§ TO DO:
Reproduce the text lines from the start of the items through the line that contains "Employ an expert-made", leaving the pictures out of your answer.

§ EXTRACTED ENTRIES:
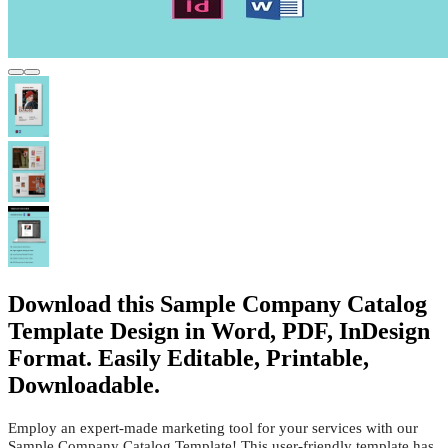
Download this Sample Company Catalog
Template Design in Word, PDF, InDesign
Format. Easily Editable, Printable,
Downloadable.
Employ an expert-made marketing tool for your services with our
Sample Company Catalog Template! This user-friendly template has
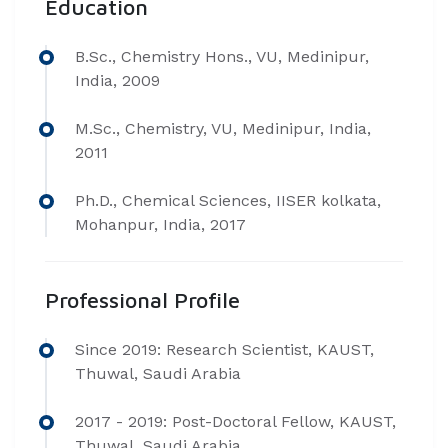
Education
B.Sc., Chemistry Hons., VU, Medinipur,
India, 2009
M.Sc., Chemistry, VU, Medinipur, India,
2011
Ph.D., Chemical Sciences, IISER kolkata,
Mohanpur, India, 2017
Professional Profile
Since 2019: Research Scientist, KAUST,
Thuwal, Saudi Arabia
2017 - 2019: Post-Doctoral Fellow, KAUST,
Thuwal, Saudi Arabia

§ REPLY:
Download this Sample Company Catalog
Template Design in Word, PDF, InDesign
Format. Easily Editable, Printable,
Downloadable.
Employ an expert-made marketing tool for your services with our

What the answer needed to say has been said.